Earlier this month, Pew Research affirmed this advice:

“Mental illness alone does not lead to suicide, and most people experiencing symptoms of a mental health condition do not die by suicide. However, mental illness is one of the risk factors that can elevate the likelihood of a person experiencing suicidal thoughts or attempting or dying by suicide.”

 A widespread problem

Pew, a very reliable fact source, also reported that around 20% of Americans – over 50 million – experience a mental health condition.

Back to the problem in children. While the mental health of adults should be a concern, 80% of chronic mental health conditions emerge in childhood, Elana Bernstein reported from a recent analysis from a U.S. Task Force on mental health in kids.

According to the Task Force’s report, anxiety is the most common health problem affecting children and adolescents, and 10% to 20% of children struggle with anxiety disorder.

Problem grows

“Anxiety disorders can persist into adulthood if left untreated,” the Task Force noted. “Individuals who experience anxiety in childhood are more likely to deal with it in adulthood …”

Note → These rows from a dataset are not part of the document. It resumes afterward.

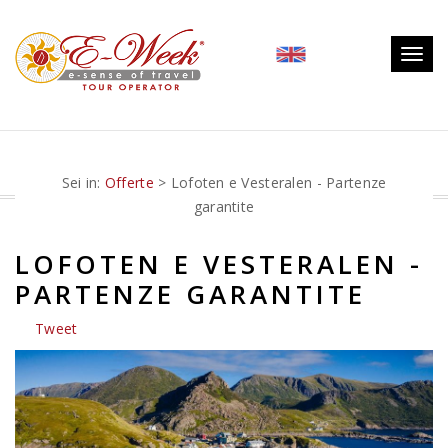
Togg
navig
Sei in:
Offerte
> Lofoten e Vesteralen - Partenze
garantite
LOFOTEN E VESTERALEN -
PARTENZE GARANTITE
Tweet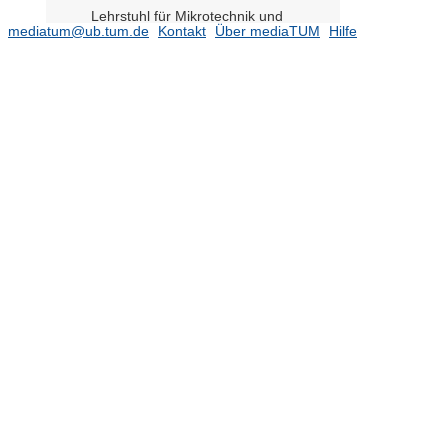
Lehrstuhl für Mikrotechnik und
mediatum@ub.tum.de
Kontakt
Über mediaTUM
Hilfe
Medizingerätetechnik (Prof. Lüth)
(25)
Lehrstuhl für Nachhaltige mobile
Antriebssysteme (Prof. Jaensch)
(29)
Lehrstuhl für Nukleartechnik (Prof.
Macián-Juan)
(4)
Lehrstuhl für Numerische Mechanik
(Prof. Wall)
(35)
Lehrstuhl für Produktentwicklung
(Prof. Volk komm.)
(1)
Lehrstuhl für Produktentwicklung und
Leichtbau (Prof. Zimmermann)
(11)
Lehrstuhl für Produktionstechnik und
Energiespeichersysteme (Prof. Daub)
(9)
Lehrstuhl für Produktion und Technik
in der Medienbranche (Prof.
Spanner-Ulmer)
Lehrstuhl für Regelungstechnik (Prof.
Lohmann)
(22)
Lehrstuhl für Thermodynamik (Prof.
Sattelmayer)
(38)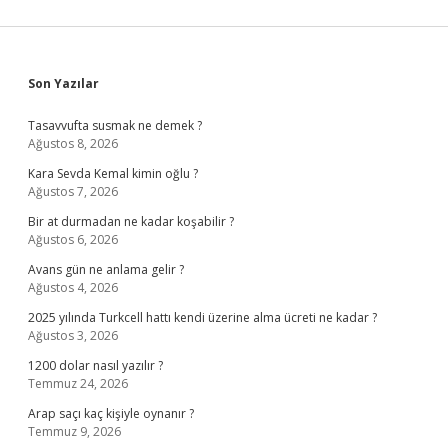
Sidebar
Son Yazılar
Tasavvufta susmak ne demek ?
Ağustos 8, 2026
Kara Sevda Kemal kimin oğlu ?
Ağustos 7, 2026
Bir at durmadan ne kadar koşabilir ?
Ağustos 6, 2026
Avans gün ne anlama gelir ?
Ağustos 4, 2026
2025 yılında Turkcell hattı kendi üzerine alma ücreti ne kadar ?
Ağustos 3, 2026
1200 dolar nasıl yazılır ?
Temmuz 24, 2026
Arap saçı kaç kişiyle oynanır ?
Temmuz 9, 2026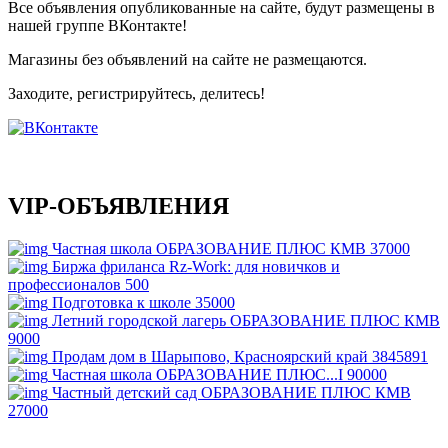
Все объявления опубликованные на сайте, будут размещены в
нашей группе ВКонтакте!
Магазины без объявлений на сайте не размещаются
.
Заходите, регистрируйтесь, делитесь!
VIP-ОБЪЯВЛЕНИЯ
Частная школа ОБРАЗОВАНИЕ ПЛЮС КМВ
37000
Биржа фриланса Rz-Work: для новичков и
профессионалов
500
Подготовка к школе
35000
Летний городской лагерь ОБРАЗОВАНИЕ ПЛЮС КМВ
9000
Продам дом в Шарыпово, Красноярский край
3845891
Частная школа ОБРАЗОВАНИЕ ПЛЮС...I
90000
Частный детский сад ОБРАЗОВАНИЕ ПЛЮС КМВ
27000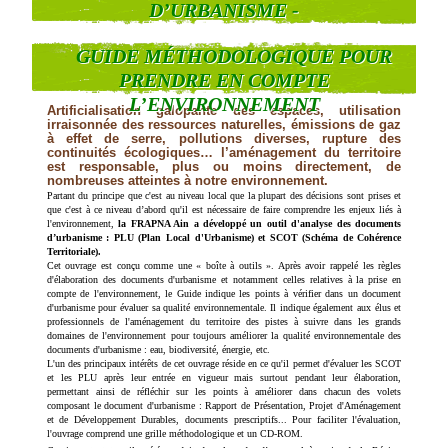
D’URBANISME -
GUIDE MÉTHODOLOGIQUE POUR
PRENDRE EN COMPTE
L’ENVIRONNEMENT
Artificialisation galopante des espaces, utilisation
irraisonnée des ressources naturelles, émissions de gaz
à effet de serre, pollutions diverses,
rupture des
continuités écologiques… l’aménagement du territoire
est responsable, plus ou moins directement, de
nombreuses atteintes à notre environnement.
Partant du principe que c'est au niveau local que la plupart des décisions sont prises et
que c'est à ce niveau d’abord qu'il est nécessaire de faire comprendre les enjeux liés à
l'environnement,
la FRAPNA Ain a développé un outil d'analyse des documents
d’urbanisme : PLU (Plan Local d'Urbanisme) et SCOT (Schéma de Cohérence
Territoriale).
Cet ouvrage est conçu comme une « boîte à outils ». Après avoir rappelé les règles
d'élaboration des documents d'urbanisme et notamment celles relatives à la prise en
compte de l'environnement, le Guide indique les points à vérifier dans un document
d'urbanisme pour évaluer sa qualité environnementale. Il indique également aux élus et
professionnels de l'aménagement du territoire des pistes à suivre dans les grands
domaines de l'environnement pour toujours améliorer la qualité environnementale des
documents d'urbanisme : eau, biodiversité, énergie, etc.
L'un des principaux intérêts de cet ouvrage réside en ce qu'il permet d'évaluer les SCOT
et les PLU après leur entrée en vigueur mais surtout pendant leur élaboration,
permettant ainsi de réfléchir sur les points à améliorer dans chacun des volets
composant le document d'urbanisme : Rapport de Présentation, Projet d'Aménagement
et de Développement Durables, documents prescriptifs... Pour faciliter l'évaluation,
l'ouvrage comprend une grille méthodologique et un CD-ROM.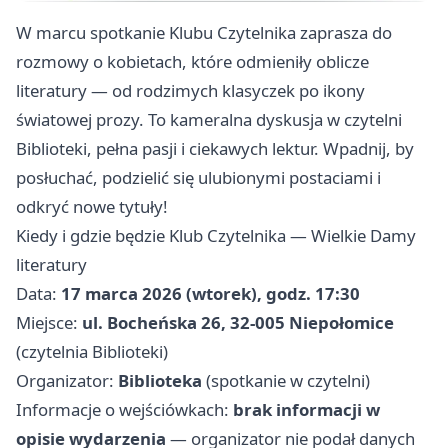
W marcu spotkanie Klubu Czytelnika zaprasza do
rozmowy o kobietach, które odmieniły oblicze
literatury — od rodzimych klasyczek po ikony
światowej prozy. To kameralna dyskusja w czytelni
Biblioteki, pełna pasji i ciekawych lektur. Wpadnij, by
posłuchać, podzielić się ulubionymi postaciami i
odkryć nowe tytuły!
Kiedy i gdzie będzie Klub Czytelnika — Wielkie Damy
literatury
Data:
17 marca 2026 (wtorek), godz. 17:30
Miejsce:
ul. Bocheńska 26, 32-005 Niepołomice
(czytelnia Biblioteki)
Organizator:
Biblioteka
(spotkanie w czytelni)
Informacje o wejściówkach:
brak informacji w
opisie wydarzenia
— organizator nie podał danych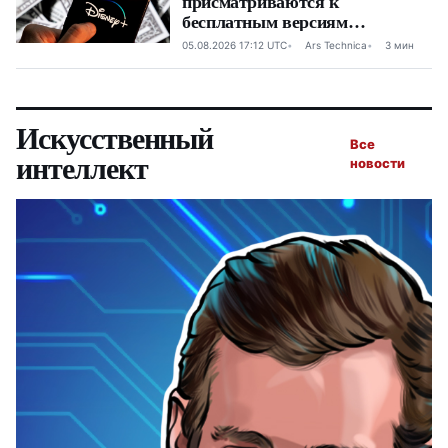
присматриваются к
бесплатным версиям
стриминга с рекламой
05.08.2026 17:12 UTC
Ars Technica
3 мин
Искусственный
Все
интеллект
новости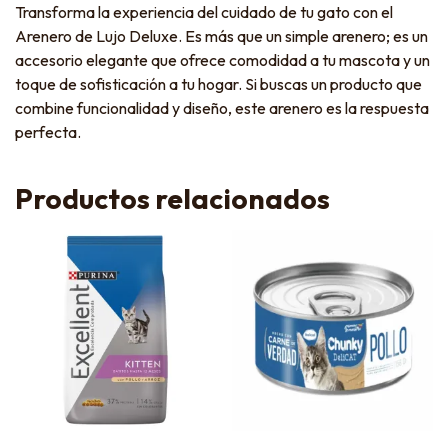
Transforma la experiencia del cuidado de tu gato con el
Arenero de Lujo Deluxe. Es más que un simple arenero; es un
accesorio elegante que ofrece comodidad a tu mascota y un
toque de sofisticación a tu hogar. Si buscas un producto que
combine funcionalidad y diseño, este arenero es la respuesta
perfecta.
Productos relacionados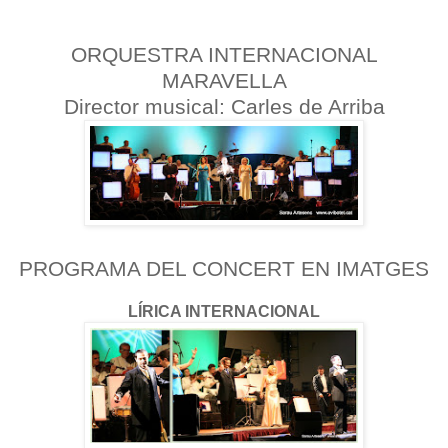
ORQUESTRA INTERNACIONAL
MARAVELLA
Director musical: Carles de Arriba
PROGRAMA DEL CONCERT EN IMATGES
LÍRICA INTERNACIONAL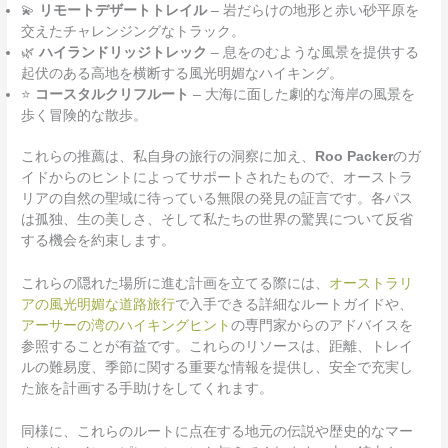
💫
リモートデザートトレイル
– 岩だらけの地形と赤い砂平原を
交えたチャレンジングなトラック。
🌿
ハイランドリッジトレック
– 息をのむような風景を提供する
起伏のある高地を横断する風光明媚なハイキング。
⭐
コースタルクリフルート
– 大海に面した劇的な海岸の風景を
歩く冒険的な散歩。
これらの推薦は、私自身の旅行の洞察に加え、
Roo Packer
のガ
イドからのヒントによってサポートされたもので、オーストラ
リアの自然の聖域に待っている無限の発見の証言です。各パス
は孤独、生の美しさ、そして私たちの世界の驚異について反省
する機会を約束します。
これらの隠れた場所に進む計画を立てる際には、
オーストラリ
アの風光明媚な道路旅行
で入手できる詳細なルートガイドや、
アーサーの湾のハイキングヒント
の専門家からのアドバイスを
参照することが有益です。これらのリソースは、距離、トレイ
ルの難易度、季節に関する重要な情報を提供し、安全で充実し
た旅を計画する手助けをしてくれます。
同様に、これらのルートに点在する地元の伝説や歴史的なマー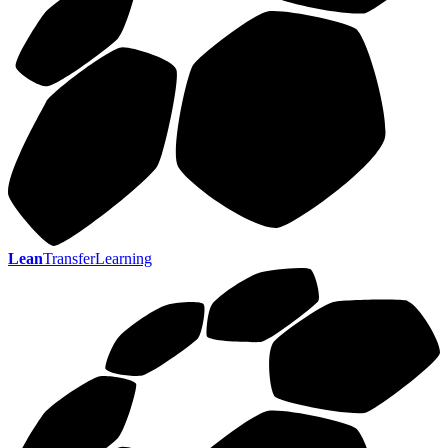
Lean
TransferLearning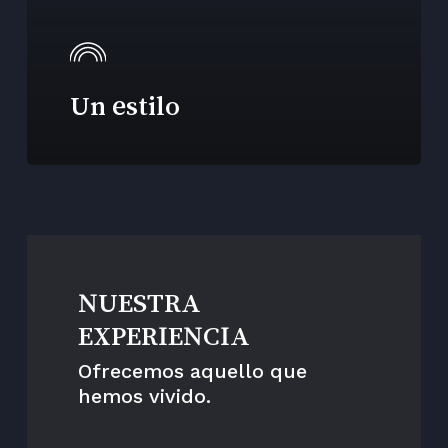
Un estilo
NUESTRA
EXPERIENCIA
Ofrecemos aquello que
hemos vivido.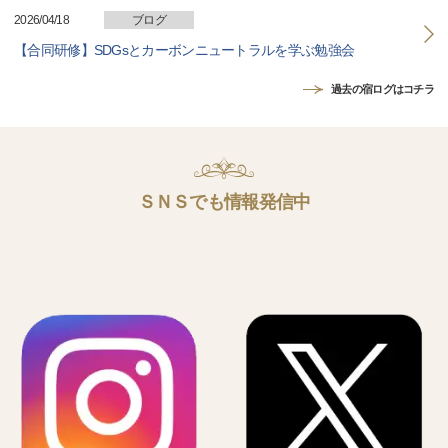
2026/04/18
ブログ
【合同研修】SDGsとカーボンニュートラルを学ぶ勉強会
過去の宿ログはコチラ
ＳＮＳでも情報発信中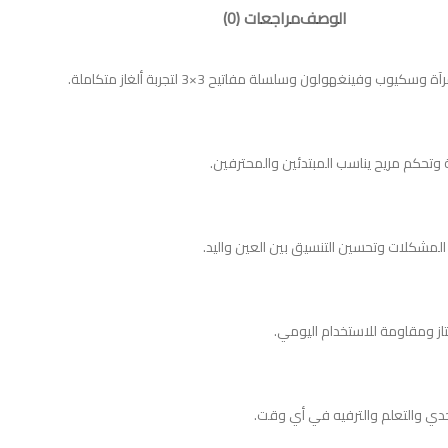
الوصف
مراجعات (0)
 وتحكم مريح يناسب المبتدئين والمحترفين.
 المشكلات وتحسين التنسيق بين العين واليد.
حدي والتعلم والترفيه في أي وقت.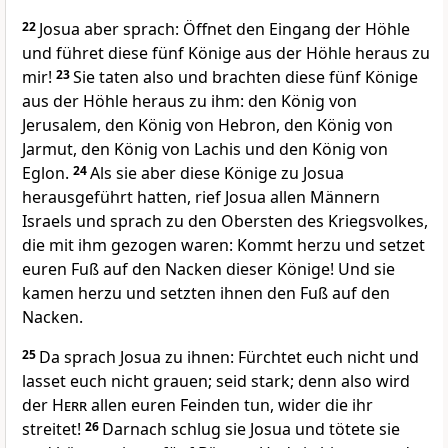
22
Josua aber sprach: Öffnet den Eingang der Höhle
und führet diese fünf Könige aus der Höhle heraus zu
mir!
23
Sie taten also und brachten diese fünf Könige
aus der Höhle heraus zu ihm: den König von
Jerusalem, den König von Hebron, den König von
Jarmut, den König von Lachis und den König von
Eglon.
24
Als sie aber diese Könige zu Josua
herausgeführt hatten, rief Josua allen Männern
Israels und sprach zu den Obersten des Kriegsvolkes,
die mit ihm gezogen waren: Kommt herzu und setzet
euren Fuß auf den Nacken dieser Könige! Und sie
kamen herzu und setzten ihnen den Fuß auf den
Nacken.
25
Da sprach Josua zu ihnen: Fürchtet euch nicht und
lasset euch nicht grauen; seid stark; denn also wird
der
Herr
allen euren Feinden tun, wider die ihr
streitet!
26
Darnach schlug sie Josua und tötete sie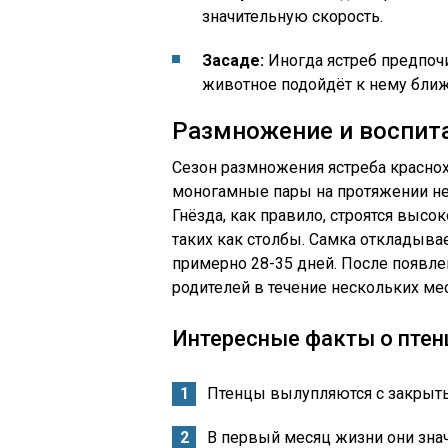
значительную скорость.
Засаде:
Иногда ястреб предпочи
животное подойдёт к нему ближ
Размножение и воспит
Сезон размножения ястреба краснох
моногамные пары на протяжении нес
Гнёзда, как правило, строятся высо
таких как столбы. Самка откладыва
примерно 28-35 дней. После появле
родителей в течение нескольких ме
Интересные факты о птен
Птенцы вылупляются с закрыты
В первый месяц жизни они зна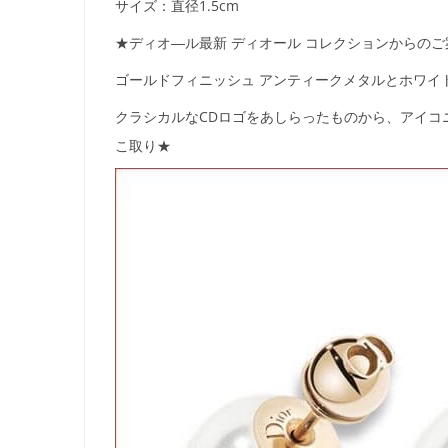
サイズ：直径1.5cm
★ディオ―ル最新 ディオール コレクションからの
ゴールドフィニッシュ アンティークメタルとホワイト/ブ
クラシカルなCDロゴをあしらったものから、アイコ
こ取り★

According to Elana, there are some common patterns that can be used to detect anxiety.

“These include negative self-talk, such as, “I’m going to fail my math test,” or “Everyone will laugh at me.”

In addition, there are outbursts of emotion, behavioral avoidance, increased tantrums, and refusal to interact.

Since youngsters are reluctant to ask for help, or to express the need for help, the schools have been found to be the best location to start identifying anxiety.

Teachers overloaded

But it takes an increase in professionalism for educators to detect and respond to symptoms of anxiety. Unfortunately, we have already loaded our teachers with so many “crisis” issues that adding anxiety to the list will not be easy.

The U.S. Task Force proposes a program of screening all children for heightened anxiety. This will not be cheap. In the first place, qualified personnel are difficult to find and when found are very expensive.

We already have complaints from across North Dakota that psychiatric help is sparse and travel is long. On average, according to Warner, it takes almost 10 years from the time when a child first starts having symptoms until they receive treatments.


With $ 9 billion stashed away at the state Capitol, it would seem to make sense to spend some of it for our children. This oversized “rainy day” fund should be considered because children are now in the “rainy day.”

Lloyd Omdahl is a former state lieutenant governor and professor at UND.